━━ Exercise data ━━

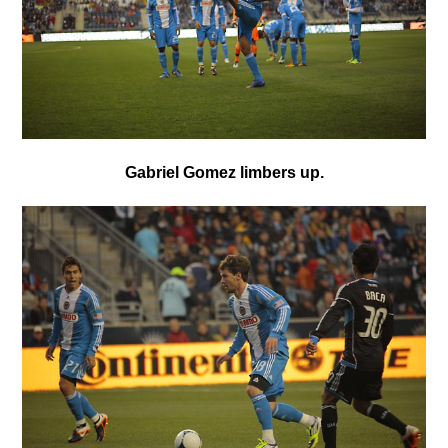
Gabriel Gomez limbers up.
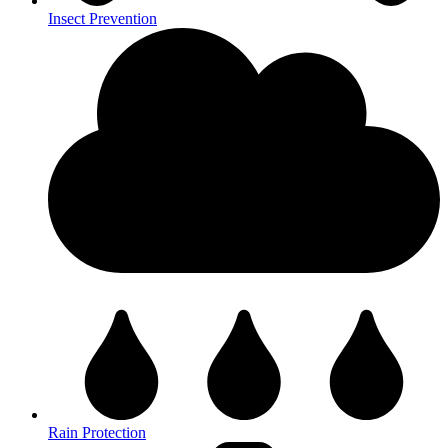
Insect Prevention
Rain Protection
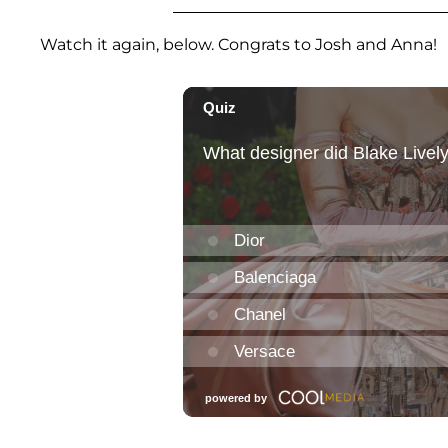
Watch it again, below. Congrats to Josh and Anna!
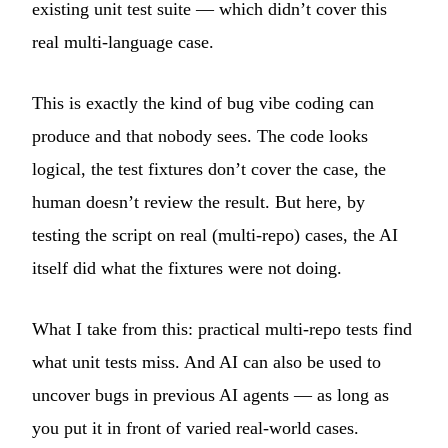
existing unit test suite — which didn’t cover this
real multi-language case.
This is exactly the kind of bug vibe coding can
produce and that nobody sees. The code looks
logical, the test fixtures don’t cover the case, the
human doesn’t review the result. But here, by
testing the script on real (multi-repo) cases, the AI
itself did what the fixtures were not doing.
What I take from this: practical multi-repo tests find
what unit tests miss. And AI can also be used to
uncover bugs in previous AI agents — as long as
you put it in front of varied real-world cases.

━━━

**What this task involves**
Leave out the pictures and copy everything else in the records word for word.

**Solution to this task**
Gabriel Gomez limbers up.
Insect Prevention
Rain Protection
Watch it again, below. Congrats to Josh and Anna!
existing unit test suite — which didn’t cover this
real multi-language case.
This is exactly the kind of bug vibe coding can
produce and that nobody sees. The code looks
logical, the test fixtures don’t cover the case, the
human doesn’t review the result. But here, by
testing the script on real (multi-repo) cases, the AI
itself did what the fixtures were not doing.
What I take from this: practical multi-repo tests find
what unit tests miss. And AI can also be used to
uncover bugs in previous AI agents — as long as
you put it in front of varied real-world cases.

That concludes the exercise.